NoteIf you have the administrator role, you can configure most settings in the Configurations page. Some settings are read-only, and you can not expand these settings. An example of read-only values are the Security settings for the LDC Application Server.
Asterisk indicating server restart is requiredThe functions of the buttons are described below:
  • Reset

    Reset to the last saved value.

  • Set to default

    Set the value back to the default value.

  • Save change

    Save the value specified in the text box.

If you change the value of the setting, make sure you save the change. For some LDC Agent configuration settings, you need to restart the agent after changing the setting. If the Value text box for a configuration setting displays with an asterisk (*), then an Agent restart is required.For more information, see Restart an agent.

Restart an agent

After you change some configuration settings, you need to restart the LDC Agent to use the new values. If the Value text box for a property displays with an asterisk (*), then an Agent restart is required.

  1. After you have updated your settings for the Agent, return to the Configurations page.
  2. Click Restart <agent>.
  3. Click Management, then click Agents to check the status of the LDC Agent.

    The Connected column for the LDC Agent displays a green checkmark icon.

Large properties configuration example

A common use case for managing configurations is to change the settings for large properties for an LDC Agent.

In Data Catalog, the large properties location is where the agent stores metadata from profile jobs. You can set up a large properties location in a file system like HDFS, or on object storage like AWS S3. This example illustrates configuring the large properties settings to an AWS S3 bucket.

Procedure

  1. Navigate to Management, then click Configuration.

  2. Locate the configuration section for the agent where you want the large properties location to be set up. In that section, click the View Details for the MISC group to view all miscellaneous settings for that agent.

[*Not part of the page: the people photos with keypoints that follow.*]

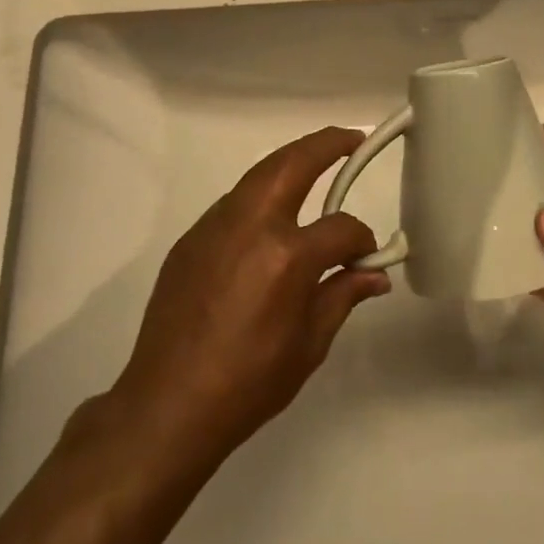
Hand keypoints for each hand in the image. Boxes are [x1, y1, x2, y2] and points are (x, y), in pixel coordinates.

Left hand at [103, 127, 387, 469]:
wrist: (167, 405)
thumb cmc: (249, 382)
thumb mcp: (309, 344)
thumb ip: (343, 295)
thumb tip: (376, 275)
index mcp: (287, 255)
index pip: (341, 228)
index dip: (362, 240)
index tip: (367, 258)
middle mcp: (250, 225)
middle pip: (293, 163)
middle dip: (326, 144)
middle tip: (351, 138)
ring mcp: (214, 226)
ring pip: (260, 174)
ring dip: (291, 162)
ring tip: (315, 163)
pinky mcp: (191, 239)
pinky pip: (235, 203)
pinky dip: (261, 195)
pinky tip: (271, 218)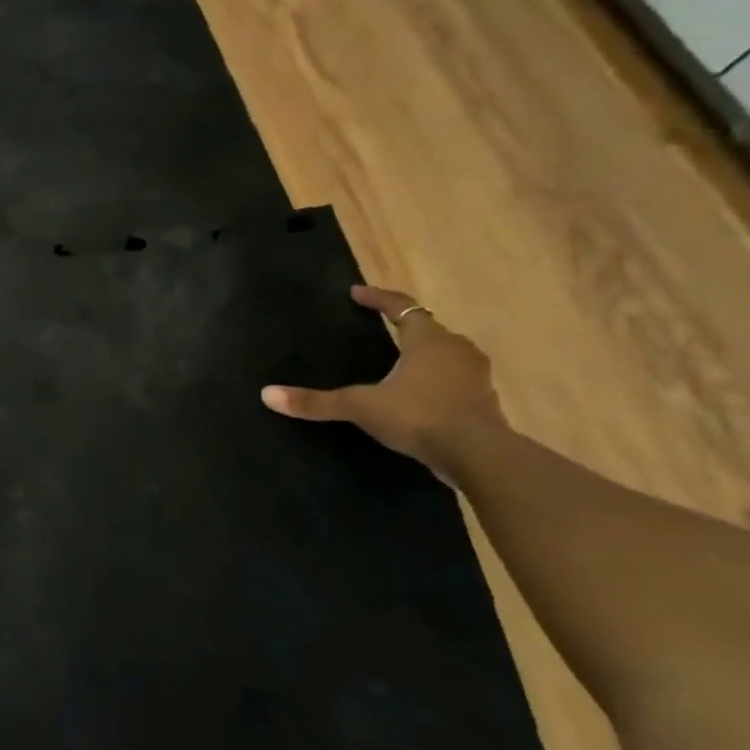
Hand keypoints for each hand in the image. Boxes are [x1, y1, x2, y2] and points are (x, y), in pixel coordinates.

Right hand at [261, 285, 507, 479]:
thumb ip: (316, 402)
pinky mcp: (483, 401)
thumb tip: (267, 395)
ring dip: (424, 352)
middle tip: (379, 326)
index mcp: (428, 341)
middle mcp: (456, 350)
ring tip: (399, 360)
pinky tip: (419, 393)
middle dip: (404, 325)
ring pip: (446, 353)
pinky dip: (436, 378)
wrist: (480, 456)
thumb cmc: (419, 417)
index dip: (378, 299)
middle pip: (428, 328)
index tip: (356, 293)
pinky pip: (455, 378)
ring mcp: (475, 376)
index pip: (402, 308)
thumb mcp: (360, 407)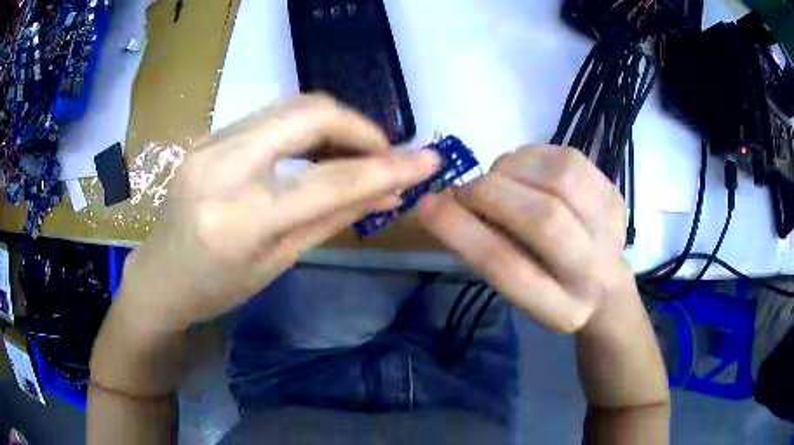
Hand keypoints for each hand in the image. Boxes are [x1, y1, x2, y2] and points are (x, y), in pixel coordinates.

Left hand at [119, 96, 439, 331]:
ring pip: (289, 107)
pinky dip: (304, 129)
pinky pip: (269, 118)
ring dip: (334, 125)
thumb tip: (387, 192)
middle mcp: (219, 165)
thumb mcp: (278, 263)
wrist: (159, 279)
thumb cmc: (216, 290)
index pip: (328, 181)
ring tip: (355, 153)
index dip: (386, 169)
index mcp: (238, 218)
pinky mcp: (206, 135)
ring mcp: (207, 142)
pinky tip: (316, 151)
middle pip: (308, 113)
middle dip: (359, 126)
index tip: (427, 161)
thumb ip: (332, 217)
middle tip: (383, 152)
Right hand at [418, 145, 632, 334]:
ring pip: (561, 179)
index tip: (426, 206)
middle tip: (467, 192)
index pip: (508, 268)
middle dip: (490, 194)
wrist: (605, 288)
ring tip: (499, 180)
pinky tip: (525, 171)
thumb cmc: (550, 292)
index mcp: (561, 309)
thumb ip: (486, 252)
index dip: (461, 232)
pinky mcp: (614, 194)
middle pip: (545, 219)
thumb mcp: (516, 291)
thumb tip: (446, 203)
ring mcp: (611, 227)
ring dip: (514, 170)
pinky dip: (533, 156)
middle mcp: (595, 270)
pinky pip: (569, 158)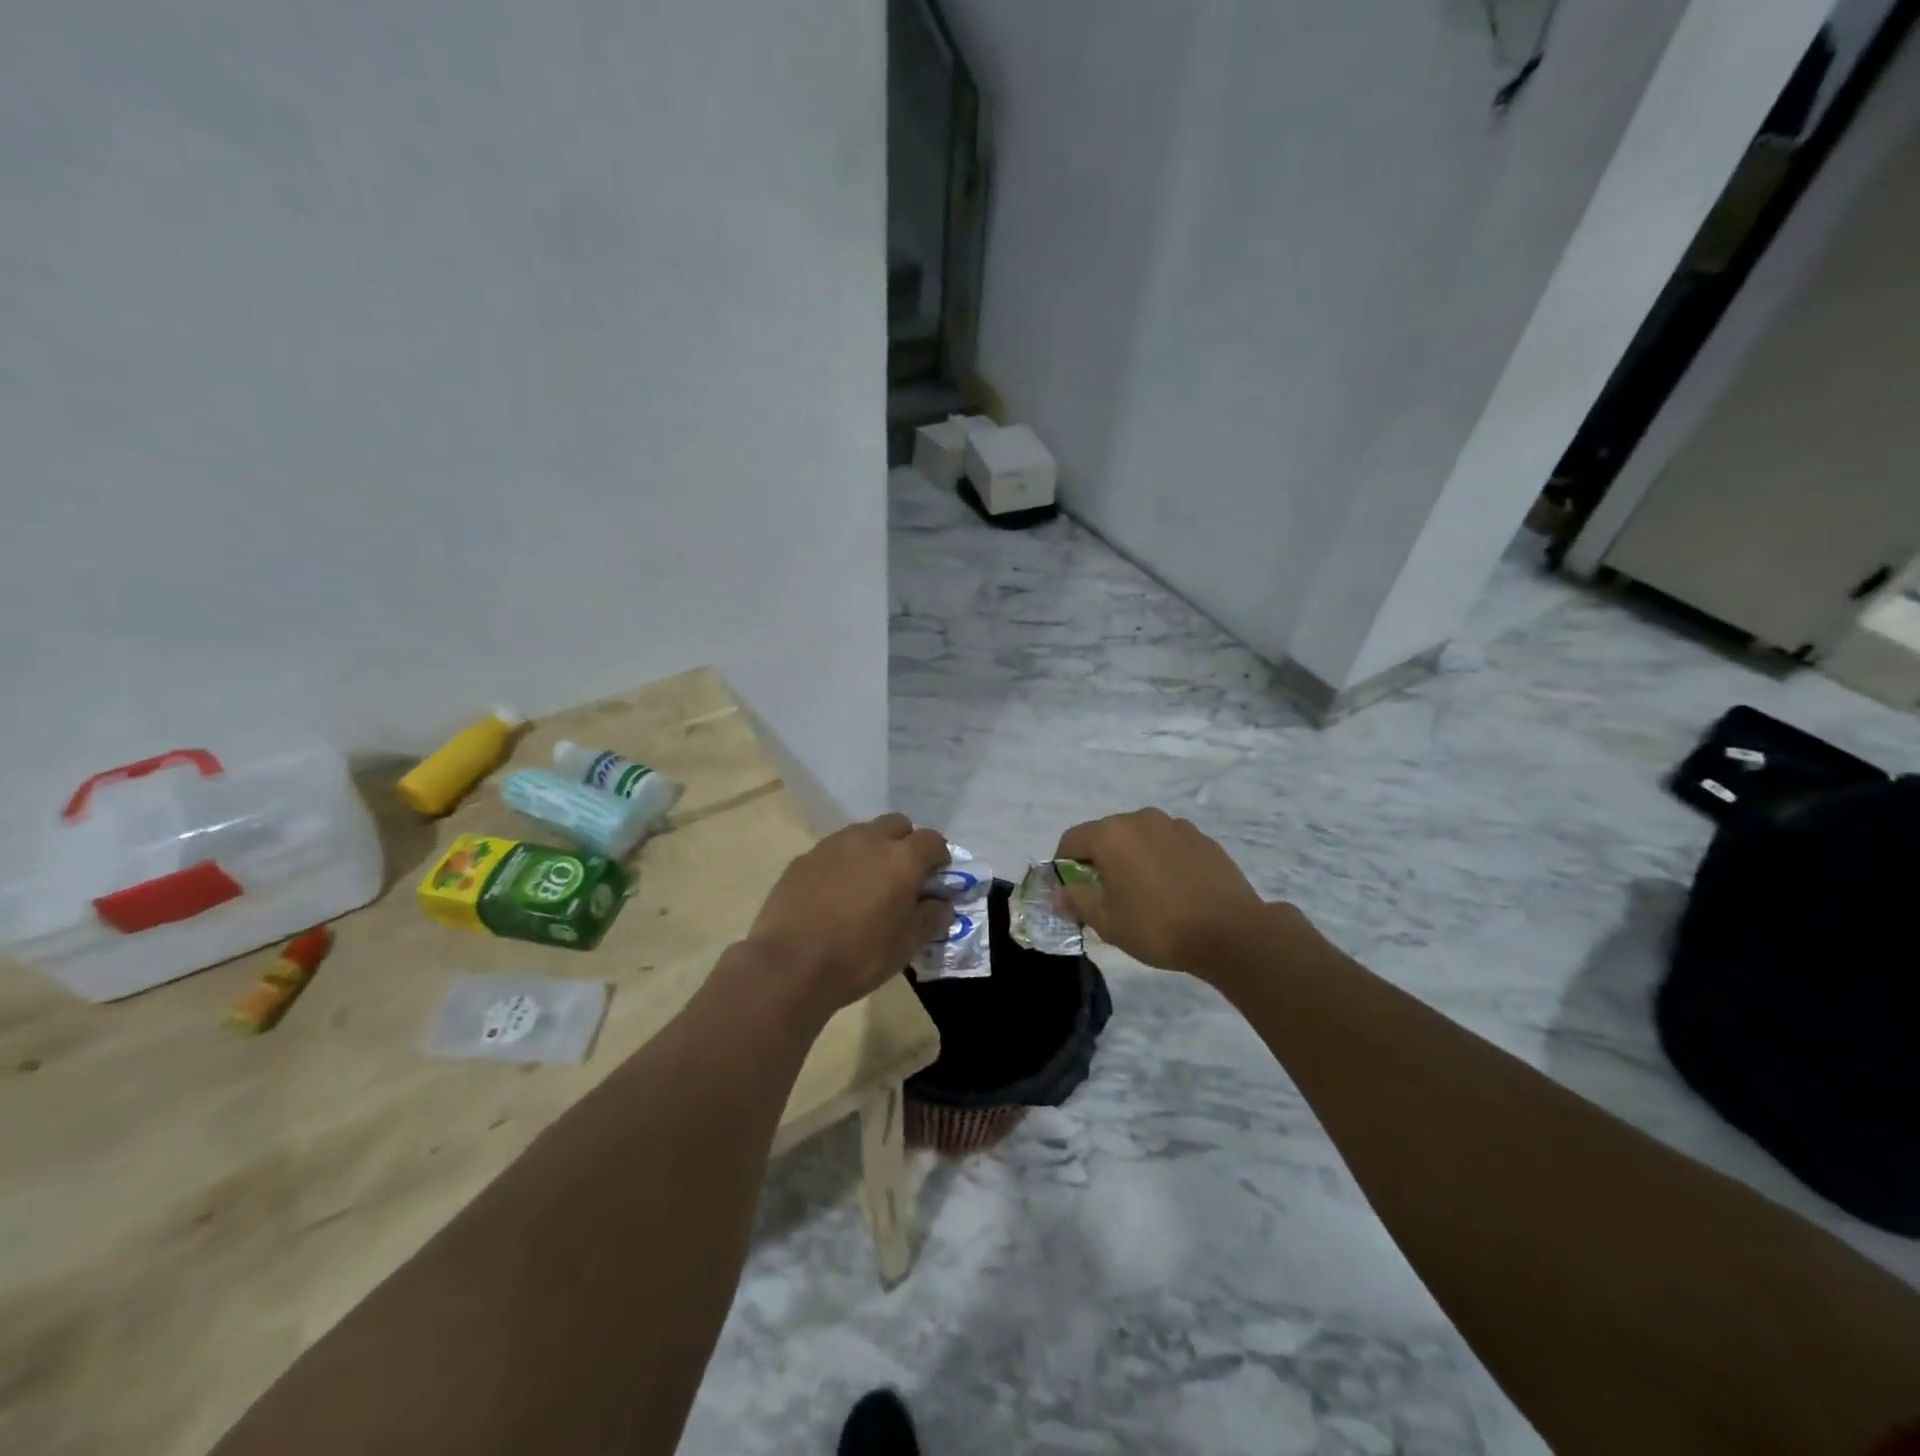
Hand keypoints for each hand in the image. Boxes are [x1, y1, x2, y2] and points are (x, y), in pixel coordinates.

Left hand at [745, 813, 951, 1014]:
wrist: (790, 965)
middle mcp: (869, 840)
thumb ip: (931, 916)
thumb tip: (941, 902)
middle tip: (903, 876)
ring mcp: (832, 845)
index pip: (932, 840)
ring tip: (866, 884)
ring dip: (872, 850)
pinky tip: (834, 894)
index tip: (936, 878)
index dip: (939, 857)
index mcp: (902, 858)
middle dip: (906, 843)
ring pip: (863, 833)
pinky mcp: (803, 858)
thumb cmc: (859, 956)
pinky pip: (833, 851)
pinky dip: (842, 864)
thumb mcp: (907, 944)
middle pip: (897, 824)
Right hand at [1055, 808, 1271, 972]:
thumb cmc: (1158, 926)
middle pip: (1106, 835)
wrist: (1231, 932)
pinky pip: (1166, 844)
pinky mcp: (1201, 838)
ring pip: (1138, 838)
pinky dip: (1159, 860)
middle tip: (1104, 896)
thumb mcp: (1107, 921)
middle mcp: (1140, 819)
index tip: (1070, 892)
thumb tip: (1058, 892)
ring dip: (1131, 858)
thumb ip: (1077, 901)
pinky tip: (1171, 890)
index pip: (1072, 840)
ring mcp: (1175, 825)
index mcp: (1111, 834)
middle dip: (1098, 861)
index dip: (1063, 865)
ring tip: (1141, 893)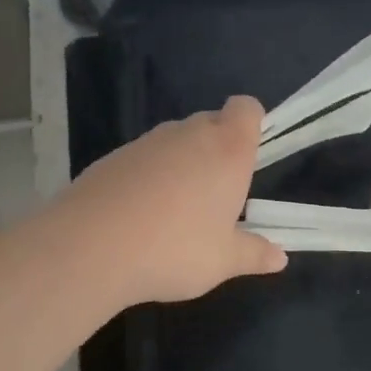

  3. Expand the Attributes for discovery cache metadata store setting and provide the credentials and the endpoint for your AWS S3 bucket:

    fs.s3a.access.key=<AWS S3 access key>
    fs.s3a.secret.key=<AWS S3 secret key>
    fs.s3a.endpoint=<AWS S3 endpoint>
    fs.s3a.path.style.access=true
    fs.s3a.threads.max=40
    fs.s3a.connection.maximum=200
  4. Click Save Change.

  5. Open the Relative location for a large properties metadata store setting. In the Value text box, provide a folder location in your S3 bucket. For example. /lp1.

  6. Click Save Change.

  7. Open the URI for discovery cache metadata store setting and provide the URI for the S3 bucket. For an AWS S3 URI, this setting is in one of two formats, depending on the agent for which you are configuring these settings:

    • For a remote agent running on EMR: s3://<Bucket Name>
    • Any other agent: s3a://<Bucket Name>
  8. Click Save Change.

  9. Navigate to the Configurations page and click the restart link of the applicable agent.